Combining a blog with a website can cause confusion. Judging from the feedback I’ve had this week, I’m guilty of this, so, until I can find a better way of doing things, I’d like to take this opportunity to point out that my own blog is the content that appears on the top righthand side of all the pages on my site. the blog can be accessed from the box that looks like this:
The four clickable headings at the top of the box are very typical of what you will see on many blogs so I will explain each one:
Recent Posts – is a list of the most recent posts that I have written.

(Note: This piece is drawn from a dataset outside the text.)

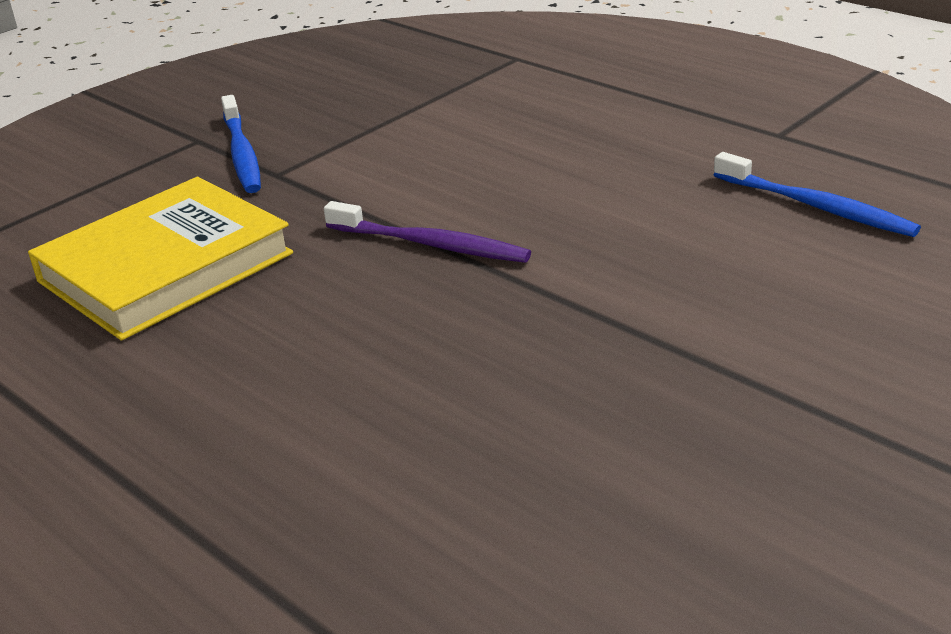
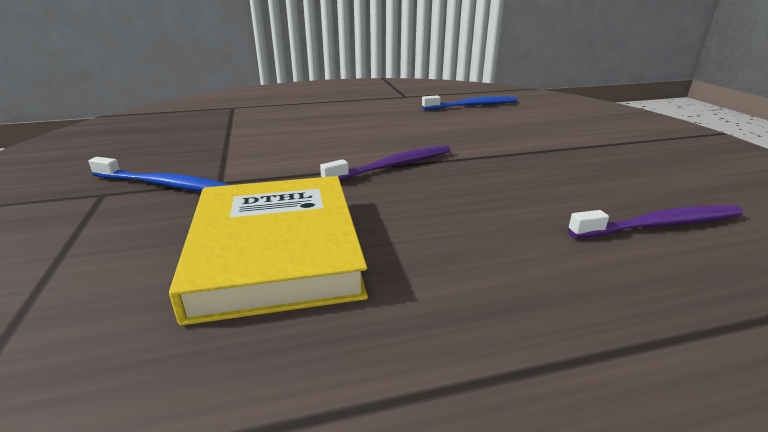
camera: 60 degrees left, 5 degrees down
(435, 481) = (660, 225): none -> purple toothbrush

When the “Recent Posts” option is highlighted (or when that button is clicked), the titles of the most recent posts appear in chronological order (eg “Cloud Computing”, “Telephone Scam”). If you click on any of these titles you are taken directly to the post with that title.
Recent Comments – is a list of the most recent comments with links (where available) to the author and links to the comments themselves.

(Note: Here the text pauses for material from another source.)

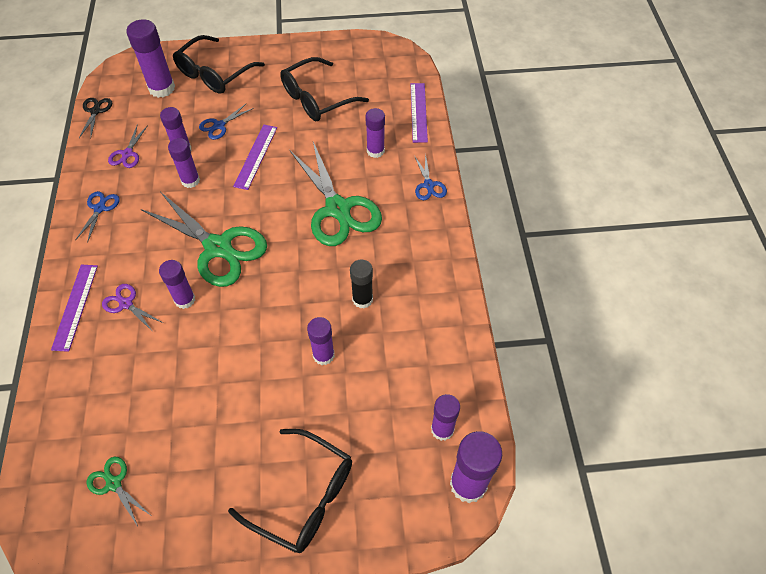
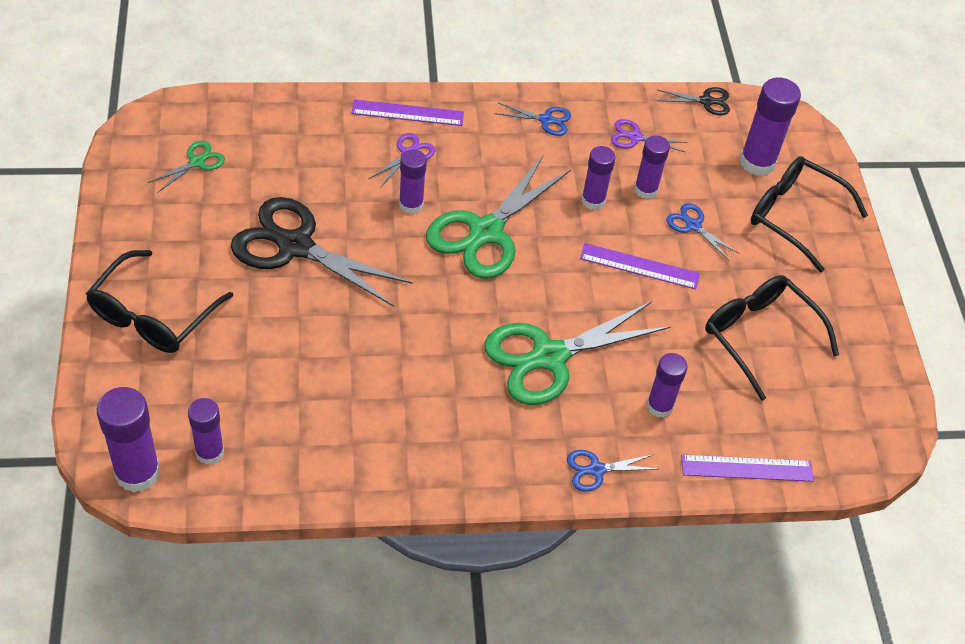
camera: 85 degrees right, 5 degrees down
(226, 384) = (295, 246): none -> black scissors
(323, 355) = (323, 336): purple glue stick -> none
(362, 299) = (401, 379): black glue stick -> none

Blog Post Archive lists the months in which blogs were posted. Clicking on any of these causes a long scrollable screen of the contents of all the blog posts for the chosen month.
Tag Cloud is a bit jargony. It shows the most-used keywords that are included in the blog posts. The bigger it appears in this “cloud” the more often the keyword appears. Clicking on any word in the clouds brings up a scrollable list of all the blogs containing that word.
The pages of my website, on the other hand, are accessed via the menu that appears across the top of the screen. This is also repeated on the righthand side in the box entitled “Web Pages”.
So, if you are thinking of having your own website and/or blog soon, it is well worth considering carefully what you are trying to achieve before deciding whether the format that would suit you best is a more traditional “website” approach or the newer “content management system” (“blog”) approach. Whichever approach you take is likely to involve a fair amount of time and/or money and I can tell you from experience that you probably won’t want to change your chosen web technology for quite a while after committing to something. For what it’s worth, my guess is that Content Management Systems (such as WordPress) are the way to go in the foreseeable future.